Why this case matters
The lesson is one of the most important in all of medicine, and one of the easiest to forget.
Dementia is not a single disease, and it is not always irreversible. A meaningful minority of cases hide a treatable syndrome, and the only way to find it is to actually go looking before the label is accepted as final.
The word dementia carries such finality that it can stop the search at the moment it most needs to continue. Honest communication in healthcare means treating it as a description of symptoms that still requires a cause, especially when life-altering decisions like residential care follow from it. Her gait and her bladder were not background details. They were the clue, sitting in plain view, that the most common diagnosis might be the wrong one.
A word of balance
This deserves to be said clearly, because the topic is painful. Most dementia is not reversible. Alzheimer's and the other common dementias are real and devastating, and this case is not a promise that such diagnoses can usually be undone, because they cannot. Reversible causes like NPH are the minority. But they are precisely the minority worth excluding with care, because when one is found, the payoff is a life given back. The point is not false hope. It is the discipline of ruling out the treatable before accepting the untreatable.

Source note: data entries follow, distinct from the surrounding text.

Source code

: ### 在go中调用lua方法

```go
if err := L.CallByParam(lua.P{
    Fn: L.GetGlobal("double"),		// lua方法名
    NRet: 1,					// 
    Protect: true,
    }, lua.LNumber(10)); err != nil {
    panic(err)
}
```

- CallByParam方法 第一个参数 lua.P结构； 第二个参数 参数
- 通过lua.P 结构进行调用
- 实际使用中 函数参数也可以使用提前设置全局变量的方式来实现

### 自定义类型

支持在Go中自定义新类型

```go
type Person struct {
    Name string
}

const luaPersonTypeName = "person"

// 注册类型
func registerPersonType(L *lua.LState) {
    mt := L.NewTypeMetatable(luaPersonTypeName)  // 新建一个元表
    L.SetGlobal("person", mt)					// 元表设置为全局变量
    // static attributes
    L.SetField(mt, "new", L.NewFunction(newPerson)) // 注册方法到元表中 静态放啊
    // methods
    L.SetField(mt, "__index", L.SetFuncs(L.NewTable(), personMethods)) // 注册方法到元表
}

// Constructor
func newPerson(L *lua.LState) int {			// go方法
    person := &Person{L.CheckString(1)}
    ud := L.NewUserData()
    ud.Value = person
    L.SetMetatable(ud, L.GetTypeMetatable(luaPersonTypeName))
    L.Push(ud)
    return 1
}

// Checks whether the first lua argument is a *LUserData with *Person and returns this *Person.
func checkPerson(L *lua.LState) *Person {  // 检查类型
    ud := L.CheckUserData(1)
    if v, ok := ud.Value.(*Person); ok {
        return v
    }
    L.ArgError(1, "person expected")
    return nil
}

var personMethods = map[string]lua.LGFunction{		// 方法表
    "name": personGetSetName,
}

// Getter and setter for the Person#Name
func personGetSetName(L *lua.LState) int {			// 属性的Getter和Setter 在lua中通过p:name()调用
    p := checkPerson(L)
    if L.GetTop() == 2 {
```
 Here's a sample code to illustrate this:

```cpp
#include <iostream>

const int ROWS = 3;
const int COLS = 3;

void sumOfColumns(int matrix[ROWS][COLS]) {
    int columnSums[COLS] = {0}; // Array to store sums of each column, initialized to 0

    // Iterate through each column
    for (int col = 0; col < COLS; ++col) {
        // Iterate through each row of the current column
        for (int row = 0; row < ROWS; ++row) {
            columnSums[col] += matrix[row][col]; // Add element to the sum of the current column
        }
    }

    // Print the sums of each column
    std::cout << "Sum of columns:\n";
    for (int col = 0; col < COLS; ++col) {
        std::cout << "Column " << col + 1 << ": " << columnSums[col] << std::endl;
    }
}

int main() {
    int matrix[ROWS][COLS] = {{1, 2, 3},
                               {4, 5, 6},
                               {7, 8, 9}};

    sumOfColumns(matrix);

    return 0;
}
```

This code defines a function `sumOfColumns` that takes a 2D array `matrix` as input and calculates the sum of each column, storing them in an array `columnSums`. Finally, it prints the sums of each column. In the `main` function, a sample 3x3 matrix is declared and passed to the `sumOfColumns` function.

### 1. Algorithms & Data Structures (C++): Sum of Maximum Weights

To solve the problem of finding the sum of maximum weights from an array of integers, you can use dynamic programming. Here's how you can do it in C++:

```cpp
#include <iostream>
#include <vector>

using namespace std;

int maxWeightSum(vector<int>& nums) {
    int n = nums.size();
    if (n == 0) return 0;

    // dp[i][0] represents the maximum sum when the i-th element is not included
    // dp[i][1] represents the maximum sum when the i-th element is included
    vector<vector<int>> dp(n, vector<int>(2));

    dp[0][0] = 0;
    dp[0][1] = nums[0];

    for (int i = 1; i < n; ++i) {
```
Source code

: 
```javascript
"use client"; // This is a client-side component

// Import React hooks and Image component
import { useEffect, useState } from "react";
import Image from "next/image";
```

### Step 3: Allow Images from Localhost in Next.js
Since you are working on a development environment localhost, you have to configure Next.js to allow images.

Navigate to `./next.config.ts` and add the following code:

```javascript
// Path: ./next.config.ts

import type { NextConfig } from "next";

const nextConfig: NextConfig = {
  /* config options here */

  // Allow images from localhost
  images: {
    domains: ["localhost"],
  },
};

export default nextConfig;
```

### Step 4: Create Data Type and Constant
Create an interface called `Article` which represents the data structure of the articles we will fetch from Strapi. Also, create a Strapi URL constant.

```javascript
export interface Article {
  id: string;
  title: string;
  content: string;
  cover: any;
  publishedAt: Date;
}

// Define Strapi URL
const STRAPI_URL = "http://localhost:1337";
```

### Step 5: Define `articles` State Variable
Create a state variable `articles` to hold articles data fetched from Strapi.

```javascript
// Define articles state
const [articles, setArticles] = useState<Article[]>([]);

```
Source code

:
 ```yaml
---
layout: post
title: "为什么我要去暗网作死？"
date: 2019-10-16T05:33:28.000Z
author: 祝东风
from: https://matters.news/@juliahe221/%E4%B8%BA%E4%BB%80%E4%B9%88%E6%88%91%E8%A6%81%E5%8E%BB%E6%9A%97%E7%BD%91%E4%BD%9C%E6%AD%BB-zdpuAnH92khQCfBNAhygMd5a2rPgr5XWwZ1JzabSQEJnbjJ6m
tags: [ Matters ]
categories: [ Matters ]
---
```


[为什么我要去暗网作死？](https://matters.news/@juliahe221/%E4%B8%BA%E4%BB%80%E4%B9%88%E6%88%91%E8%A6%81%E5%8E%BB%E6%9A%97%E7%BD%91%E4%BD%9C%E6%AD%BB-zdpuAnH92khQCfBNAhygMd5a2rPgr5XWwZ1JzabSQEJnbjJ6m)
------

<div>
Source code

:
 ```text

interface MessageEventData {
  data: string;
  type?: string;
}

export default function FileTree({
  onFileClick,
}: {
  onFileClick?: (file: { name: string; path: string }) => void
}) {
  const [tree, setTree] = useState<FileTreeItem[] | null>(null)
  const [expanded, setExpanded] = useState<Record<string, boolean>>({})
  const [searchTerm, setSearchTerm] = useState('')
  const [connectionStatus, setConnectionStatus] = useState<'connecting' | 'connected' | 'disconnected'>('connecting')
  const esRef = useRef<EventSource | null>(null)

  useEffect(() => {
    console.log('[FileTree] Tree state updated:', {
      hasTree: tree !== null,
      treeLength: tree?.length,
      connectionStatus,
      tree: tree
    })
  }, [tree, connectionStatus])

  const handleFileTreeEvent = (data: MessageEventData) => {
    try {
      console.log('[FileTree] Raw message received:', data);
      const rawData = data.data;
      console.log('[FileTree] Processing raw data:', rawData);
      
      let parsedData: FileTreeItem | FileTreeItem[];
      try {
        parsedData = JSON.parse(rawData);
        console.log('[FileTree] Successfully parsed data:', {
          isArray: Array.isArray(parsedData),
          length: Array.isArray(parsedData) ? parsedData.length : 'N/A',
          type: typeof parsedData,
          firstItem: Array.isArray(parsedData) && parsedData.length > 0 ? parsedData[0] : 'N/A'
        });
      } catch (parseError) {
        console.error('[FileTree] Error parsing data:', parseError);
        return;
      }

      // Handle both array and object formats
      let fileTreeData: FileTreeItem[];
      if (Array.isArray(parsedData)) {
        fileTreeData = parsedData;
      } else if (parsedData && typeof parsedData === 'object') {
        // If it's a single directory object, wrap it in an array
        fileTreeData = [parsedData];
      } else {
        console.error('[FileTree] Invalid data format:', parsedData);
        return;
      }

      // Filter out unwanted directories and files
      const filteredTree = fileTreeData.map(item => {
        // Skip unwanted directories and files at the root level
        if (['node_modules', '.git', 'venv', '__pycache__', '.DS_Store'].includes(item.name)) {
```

A medical second opinion is especially worth seeking when:
- A dementia diagnosis comes with early walking difficulty and bladder problems, not memory loss alone
- Major, life-changing steps such as care-home placement are being planned on the diagnosis
- A current brain scan and a proper cognitive assessment have not recently been done
- The treatable causes of cognitive decline have not been clearly ruled out
Which leaves the question this case asks of every dementia diagnosis: when did we last stop to look for the treatable syndrome that might be hiding behind it?
This is exactly the kind of moment CW1 exists for, helping families obtain a medical second opinion before an irreversible label closes a future, and strengthening the communication in healthcare that keeps the search going until a cause is truly found.
Note: this is one case rather than medical advice, and reversible dementias are uncommon. If this resonates with a loved one's situation, the right next step is a careful conversation with a neurologist, ideally at a specialised centre.